■ Texte source:
------------------------
Moines-rois et Rois-moines

Trevor LING (1979, p. 51) parle de la facilité avec laquelle les moines entraient et sortaient de la vie monastique.

En Birmanie le roi Dhammaceti (XVe) fut moine à Ava dans le Nord avant de devenir roi de Pegu en Basse Birmanie en épousant la fille de la reine, Shin Sawbu, sa « fille spirituelle » qu'il avait aidée à s'enfuir d'Ava où elle avait été mariée contre son gré au roi local (HAZRA, 1981, p. 108, en note).

Plus près de nous (Trevor LING, Idem, p. 68) Thibaw, après avoir été moine, fit massacrer tous les candidats au trône pour devenir le dernier roi de Birmanie. Il fut forcé d'abdiquer par les Britanniques en 1885. La manière dont il s'était emparé du pouvoir n'empêcha pas les milieux nationaliste et certains bouddhistes birmans d'en faire un de leurs martyrs.

En Thaïlande, Mahâsami petit-fils de Pha Müöng, qui avait aidé le père de Râma K'amhèng à fonder le royaume de Sukhodaya, quitta la robe royale pour adopter celle du moine de forêt vivant de racines et de fruits « comme un moine singhalais » (HAZRA, Idem, p. 151 et G. COEDÈS, pp. 398-399). Lü T'ai, fils du roi Lö T'ai de Sukhodaya se fit moine en 1361 après avoir perdu son indépendance sous les coups du premier roi de Ayutthaya, Râmâdhipati166(*). Le phénomène y devient particulièrement remarquable au XVIII e siècle. Après la chute de Ayutthaya devant les Birmans, des centres locaux de pouvoir émergèrent un peu partout dans le pays. Ainsi à Sawangbury, dans le Nord de la plaine centrale, près de Sukhodaya, un moine bouddhiste nommé Ruan prit le pouvoir et nomma certains de ses collègues généraux et officiers. Il considérait comme son devoir de veiller à la qualité du sangha tant du point de vue moral que de l'entraînement physique. Cependant, vers 1777 il commença à manifester des signes d'excentricité. Finalement son général Phraya Chakri s'empara du pouvoir et en 1782 déplaça la capitale vers l'autre rive du Ménam, à Bangkok, fondant ainsi la dynastie actuelle des Chakri (Trevor LING, Idem, p. 51) dont deux des souverains au moins, Mongkut et Chulalongkorn, furent assez longuement moines avant de monter sur le trône, et dont plusieurs princes exercèrent la fonction de Patriarche suprême de Thaïlande.
------------------------
■ Données fournies:
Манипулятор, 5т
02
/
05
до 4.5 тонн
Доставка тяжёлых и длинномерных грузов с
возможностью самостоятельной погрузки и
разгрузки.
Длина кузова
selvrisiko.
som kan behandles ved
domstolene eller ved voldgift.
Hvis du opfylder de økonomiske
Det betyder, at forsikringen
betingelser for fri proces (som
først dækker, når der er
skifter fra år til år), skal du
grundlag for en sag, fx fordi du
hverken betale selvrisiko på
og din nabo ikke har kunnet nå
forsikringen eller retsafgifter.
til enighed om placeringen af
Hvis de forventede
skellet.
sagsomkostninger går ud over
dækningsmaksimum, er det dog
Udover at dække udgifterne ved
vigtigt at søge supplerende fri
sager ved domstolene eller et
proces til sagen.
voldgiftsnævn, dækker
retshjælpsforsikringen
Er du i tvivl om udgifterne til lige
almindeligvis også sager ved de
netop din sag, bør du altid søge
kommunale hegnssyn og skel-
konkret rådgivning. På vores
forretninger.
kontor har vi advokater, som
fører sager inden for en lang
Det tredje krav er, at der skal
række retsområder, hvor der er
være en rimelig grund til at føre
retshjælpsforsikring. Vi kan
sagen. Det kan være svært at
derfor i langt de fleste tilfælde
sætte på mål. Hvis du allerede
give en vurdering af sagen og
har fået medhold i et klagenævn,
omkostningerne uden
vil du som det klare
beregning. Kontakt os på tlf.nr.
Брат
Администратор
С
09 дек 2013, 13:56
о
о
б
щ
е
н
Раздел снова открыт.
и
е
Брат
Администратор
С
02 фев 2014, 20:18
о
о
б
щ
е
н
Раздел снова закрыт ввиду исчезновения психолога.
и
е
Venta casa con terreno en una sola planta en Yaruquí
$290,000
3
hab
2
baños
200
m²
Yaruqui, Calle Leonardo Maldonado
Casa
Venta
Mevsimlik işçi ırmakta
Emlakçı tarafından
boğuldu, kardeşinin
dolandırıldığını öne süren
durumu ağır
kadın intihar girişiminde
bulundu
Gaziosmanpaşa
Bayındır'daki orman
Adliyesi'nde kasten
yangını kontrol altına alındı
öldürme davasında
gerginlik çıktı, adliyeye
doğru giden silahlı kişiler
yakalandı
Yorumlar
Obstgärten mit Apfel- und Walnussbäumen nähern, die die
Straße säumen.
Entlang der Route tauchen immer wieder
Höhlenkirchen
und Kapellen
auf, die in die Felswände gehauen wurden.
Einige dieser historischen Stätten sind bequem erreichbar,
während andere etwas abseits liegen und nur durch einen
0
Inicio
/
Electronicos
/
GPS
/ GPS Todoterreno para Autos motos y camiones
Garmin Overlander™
------------------------
■ Travail demandé:
a - Modifiez l'extrait sur les moines-rois : recopiez-le entre « Trevor LING (1979, p. » et « 108, en note). », inclus, en remplaçant « Dhammaceti » par « Dhammazedi ».
b - Quels sont tous les auteurs cités en référence dans l'extrait sur les moines-rois ?
c - D'après l'extrait sur les moines-rois, qui força Thibaw à abdiquer, et en quelle année ?

■ Liste des réponses:
a -
Trevor LING (1979, p. 51) parle de la facilité avec laquelle les moines entraient et sortaient de la vie monastique.

En Birmanie le roi Dhammazedi (XVe) fut moine à Ava dans le Nord avant de devenir roi de Pegu en Basse Birmanie en épousant la fille de la reine, Shin Sawbu, sa « fille spirituelle » qu'il avait aidée à s'enfuir d'Ava où elle avait été mariée contre son gré au roi local (HAZRA, 1981, p. 108, en note).

b - Trevor LING, HAZRA, G. COEDÈS

c - Les Britanniques, en 1885.